WHAT NEEDS TO BE DONE: Continue the FAQ below on recursive CTEs in SQL, picking up after its final line.

PROVIDED TEXT:
━━━━
What is a recursive CTE in SQL?

A recursive CTE (Common Table Expression) is a query that references itself to process hierarchical or graph-structured data. It consists of two parts: an anchor member that returns the base rows, and a recursive member that joins back to the CTE to traverse relationships. The database executes the recursive member repeatedly until no new rows are produced.

Which databases support recursive CTEs?

All major databases support recursive CTEs: PostgreSQL, MySQL (8.0+), SQL Server, Oracle (11g R2+), SQLite (3.8.3+), and MariaDB (10.2+). The syntax is nearly identical across databases, with minor differences in recursion depth limits and the optional RECURSIVE keyword.

How do I prevent infinite loops in recursive queries?

Use three strategies: (1) Set a maximum recursion depth with a level counter and a WHERE clause like WHERE level < 20. (2) Use database-specific limits such as OPTION (MAXRECURSION 100) in SQL Server or SET cte_max_recursion_depth in MySQL. (3) Track visited nodes by accumulating IDs in a path string or array and checking for cycles before recursing.

When should I use a recursive CTE instead of a self-join?
━━━━
SUPPLIED DATA:
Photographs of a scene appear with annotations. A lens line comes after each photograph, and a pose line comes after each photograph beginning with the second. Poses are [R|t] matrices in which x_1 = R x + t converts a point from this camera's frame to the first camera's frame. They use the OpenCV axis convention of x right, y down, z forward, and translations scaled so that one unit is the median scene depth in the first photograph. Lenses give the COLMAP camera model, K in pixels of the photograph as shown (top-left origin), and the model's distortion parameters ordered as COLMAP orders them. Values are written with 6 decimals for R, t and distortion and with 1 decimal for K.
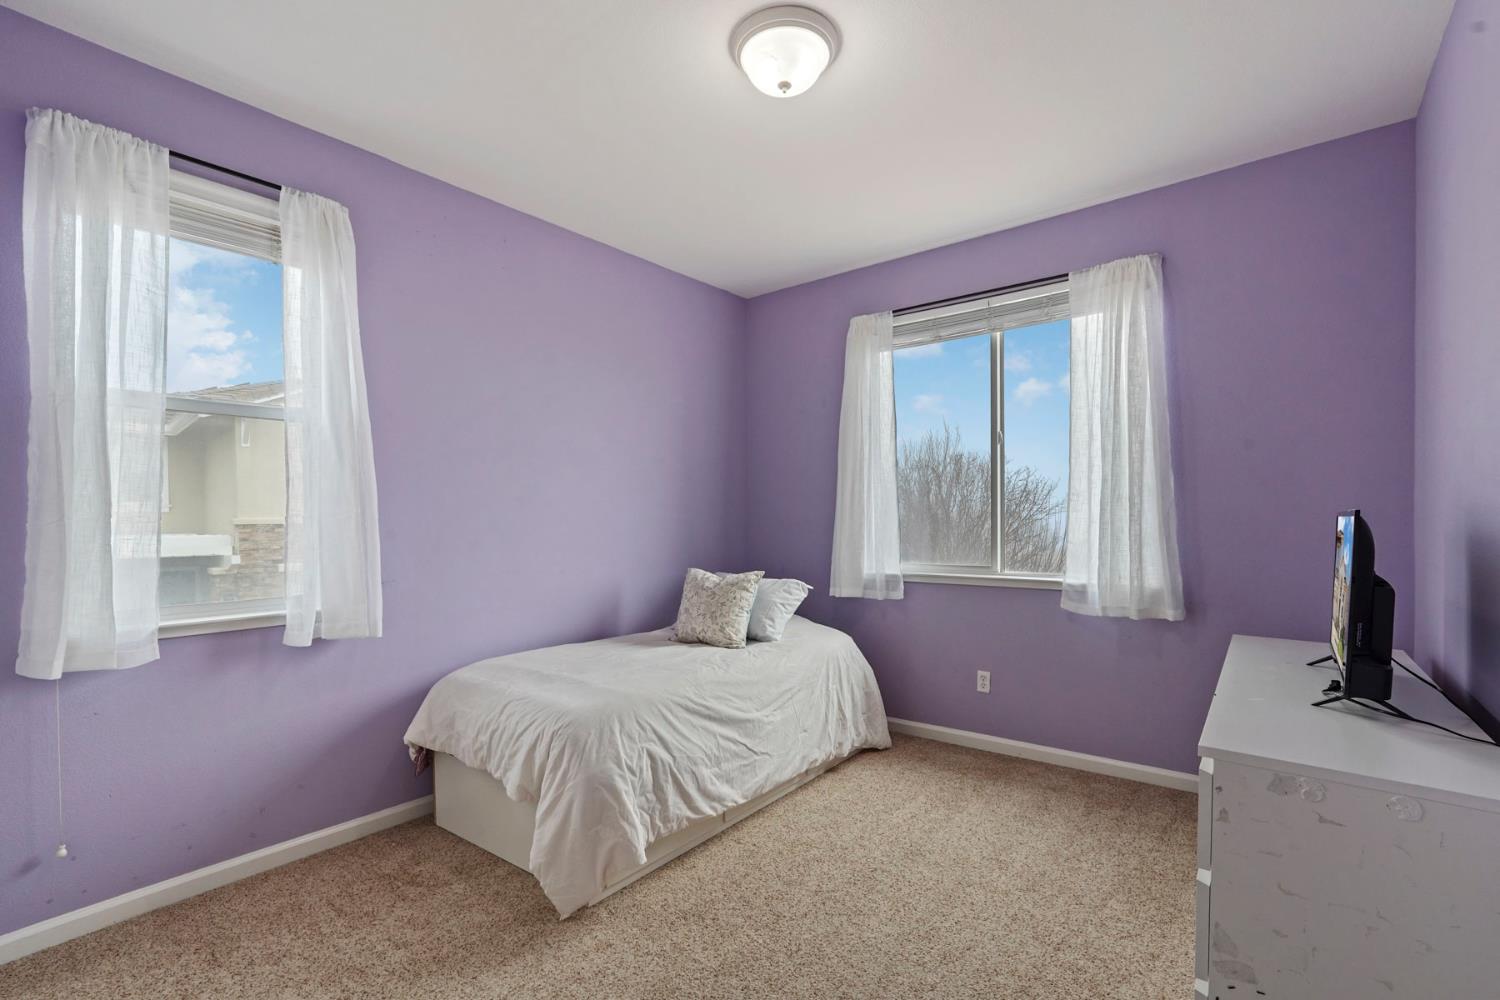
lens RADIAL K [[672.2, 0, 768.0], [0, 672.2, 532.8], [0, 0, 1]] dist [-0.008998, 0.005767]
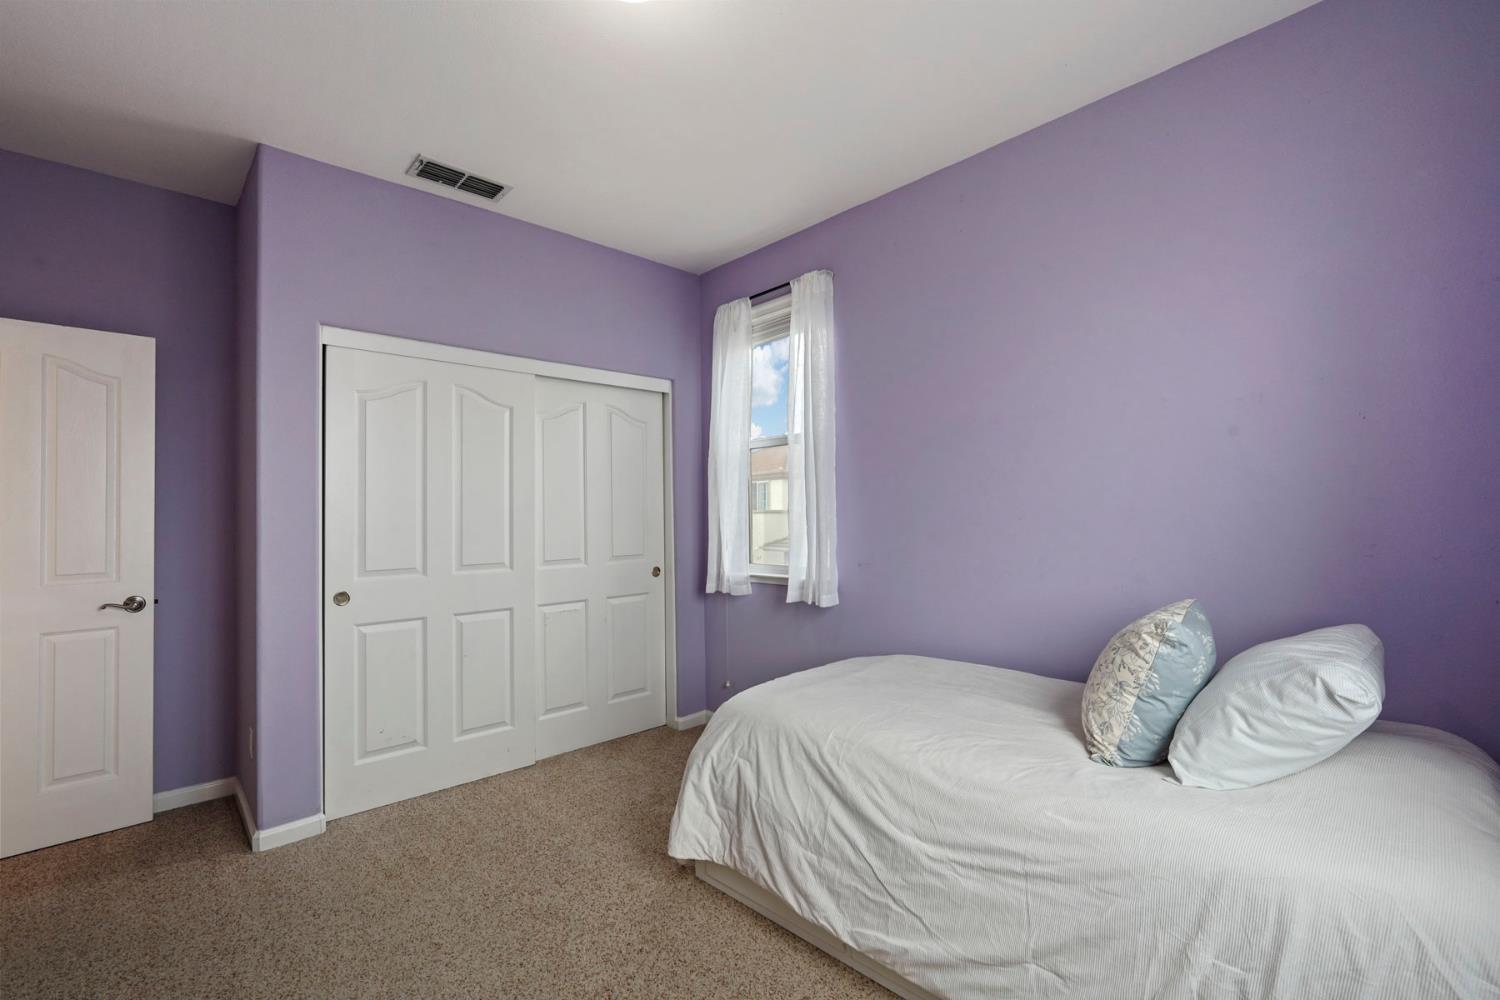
━━━━
TASK RESPONSE:
Use a recursive CTE when the depth of the hierarchy is unknown or variable, such as org charts with arbitrary nesting or category trees with unlimited subcategories. Self-joins work when the depth is fixed and small (e.g., always exactly 3 levels). Recursive CTEs handle any depth automatically without changing the query.

Are recursive CTEs slow? How do I optimize them?

Recursive CTEs can be slow on large datasets if not optimized. Key optimizations: (1) Index the columns used in the recursive join (e.g., parent_id, id). (2) Limit recursion depth with a level counter. (3) Filter early in the anchor member to reduce the starting set. (4) Avoid expensive operations like sorting or aggregation inside the recursive member. For very deep hierarchies, consider materialized path or nested set models as alternatives.